In earlier postings in this series, we’ve explored the relationship between the standard deviation and the normal distribution. We also looked at how an individual statistical value drawn from a sample may not equal the ‘true’ value for that variable in the population. This in turn allowed us to look at the concept of the Central Limit theorem, which demonstrates how repeated *estimates* of a population parameter (such as a mean value) are often distributed normally even when variable in question is not normally distributed in the population.

All of this has been leading up to addressing the question of how we can make *inferences* about values in a population (or parameters) using values drawn from samples (or statistics).

But to do this we need to introduce another statistical calculation: the **standard error**. As we’ve already seen, a standard deviation is a measure of *within* sample variation, whereas a standard error is an estimate of variation *between* samples. In other words, it estimates how much we can expect our mean to vary from one sample to another.
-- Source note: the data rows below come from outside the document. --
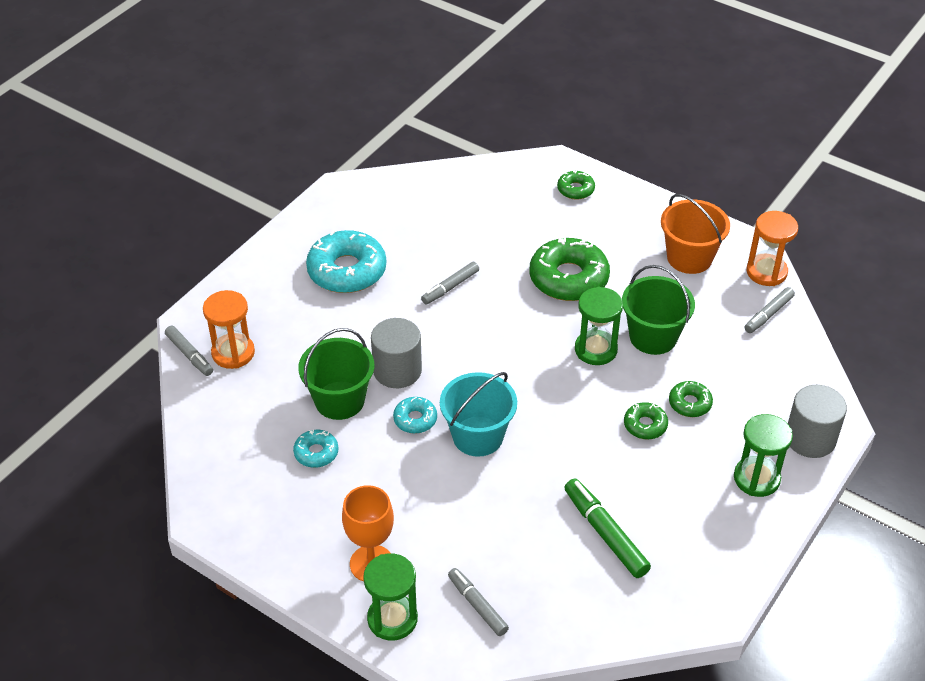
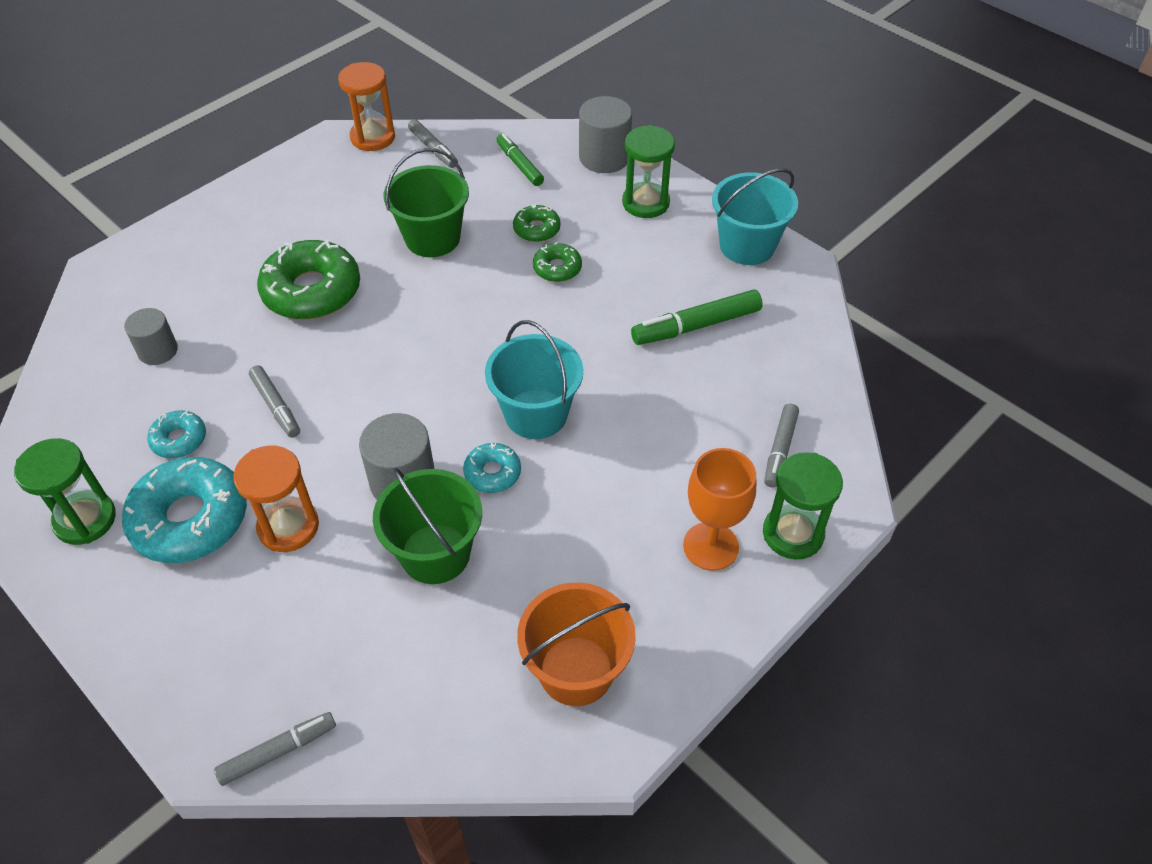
camera: 80 degrees left, 5 degrees up
(233, 353) = (297, 686): orange hourglass -> orange hourglass (288, 527)
(316, 453) = (521, 590): turquoise donut -> turquoise donut (179, 439)
(477, 606) = (780, 449): grey marker -> grey marker turned 45 degrees counterclockwise
(485, 214) = (158, 351): none -> grey cylinder
(575, 189) = (161, 259): green donut -> none
(595, 350) = (435, 287): green hourglass -> green hourglass (85, 519)
(689, 257) = (325, 187): orange bucket -> orange bucket (576, 670)
(725, 565) = (747, 245): none -> turquoise bucket
(772, 378) = (519, 165): none -> green marker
The standard error of a mean value is calculated by dividing the standard deviation by the square root of the number of observations in the sample itself. It is, in effect, a simple ratio calculation of the average variation within a sample to the sample size. In this context, the statistic is more likely to give larger standard error values when either the standard deviation is already a large number, or when the sample size is small (or both). Conversely, small standard error values occur when the standard deviation is relatively small, or the sample size is relatively large (or both). Therefore, larger standard error values indicate that the sample mean is *a less reliable* estimate of the population mean (the parameter) than smaller values.

Because the standard error is an indication of how reliable our mean is, it helps us to make an inference about what range of values the true population mean is likely to lie within. In doing so, this simple statistical estimate becomes a gateway to the world of *inferential* *statistics*. Technically speaking, the standard error is the standard deviation of a particular statistic’s sampling distribution. Because the sampling distribution for a mean value is usually normally distributed (even when the sample distribution is not), we can exploit the special properties of the normal distribution to calculate *confidence intervals*.
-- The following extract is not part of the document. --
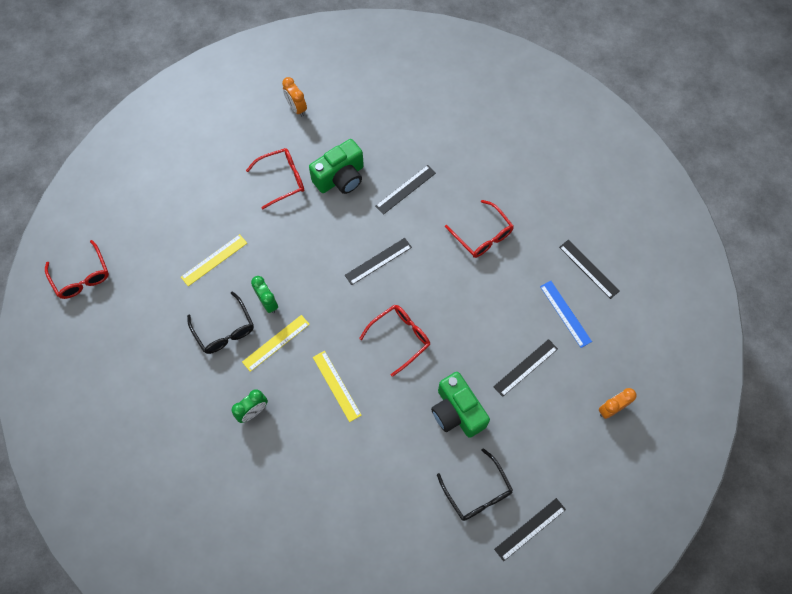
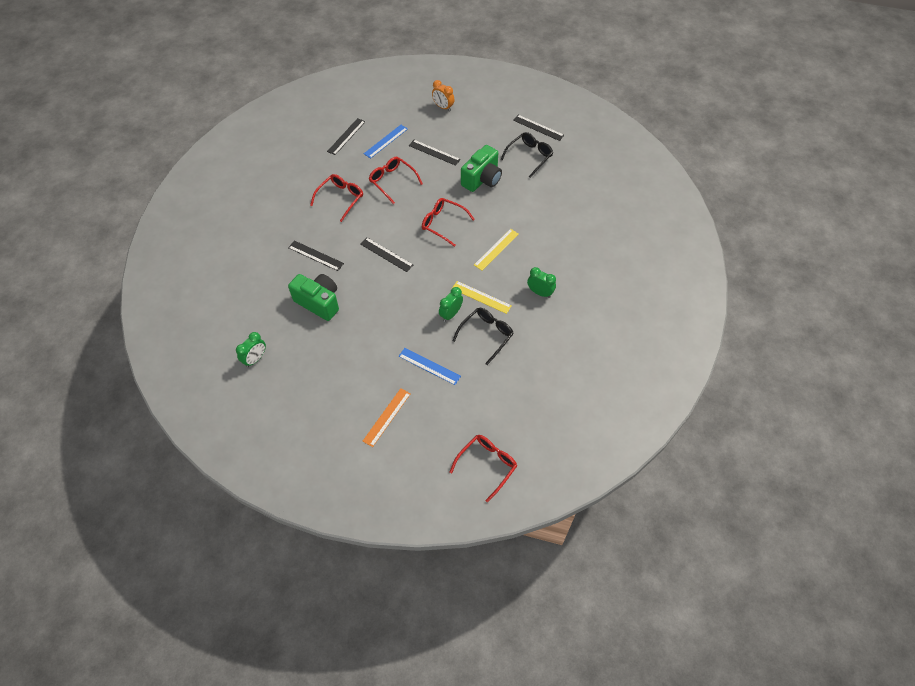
camera: 110 degrees left, 10 degrees down
(177, 204) = (387, 417): none -> orange ruler
(214, 260) = (429, 366): yellow ruler -> blue ruler
(282, 180) = (334, 344): red glasses -> red glasses (392, 181)
(296, 108) = (255, 359): orange clock -> green clock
Just as our earlier blog showed that in normally distributed data, around 95% of the observations will fall within *two standard deviations of the mean* (or 1.96 standard deviations to be exact), we can assume that 95% of *comparable samples* would yield mean values within *two* *standard errors* (again 1.96 to be exact) of our sample mean.
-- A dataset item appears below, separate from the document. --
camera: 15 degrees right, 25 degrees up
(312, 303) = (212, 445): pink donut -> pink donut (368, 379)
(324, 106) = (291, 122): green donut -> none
Let’s imagine we wished to estimate the average number of minutes the entire population of workers within the City of London took for lunch. It is of course impractical for us to calculate this exactly as we can’t record the data for everyone. But assume we had a sample of 196 people and found that the mean number of minutes was 45 with a standard deviation of 14. The standard error of the mean in this case would be equal to exactly 1. The 95% confidence intervals could therefore be calculated by subtracting 1.96 from 45 to give 43.04 (the lower bound confidence interval) and adding 1.96 to 45 to give 46.96 (the upper confidence interval).

Of course, we cannot know the *actual* mean number of minutes the workers in the population spend at lunch, and it is a common misconception that 95% confidence intervals indicate there is a 95% probability that the true value lies within the calculated range. This is an incorrect interpretation of confidence intervals, not least because the true population mean is a fixed but unknown value that is *either inside or outside* the intervals range with 100% certainty. In fact, the more correct interpretation is that if we were to repeatedly re-sample the population in the same way, we can eventually be 100% confident that the procedure will provide us with intervals that in 95% of cases contain the population value.

This same approach is used by government researchers when trying to calculate the COVID-19 ‘R’ value. The R value is an estimate of the average number of people a person infected with COVID-19 will pass the disease on to. At the time of writing, the R value for the whole of the UK was calculated to be between 0.9 and 1.1. If the government were to use a separate, comparable sample to re-estimate the R value, they might find the intervals to range from 0.92 to 1.3. Or from 0.88 to 1.08. Again, the true R value cannot be known, but in the long run, 95% of such intervals would contain the actual R value for the whole population. Bear in mind, that this power to *infer* the magnitude of an unknown value is driven by a simple statistic: the standard error.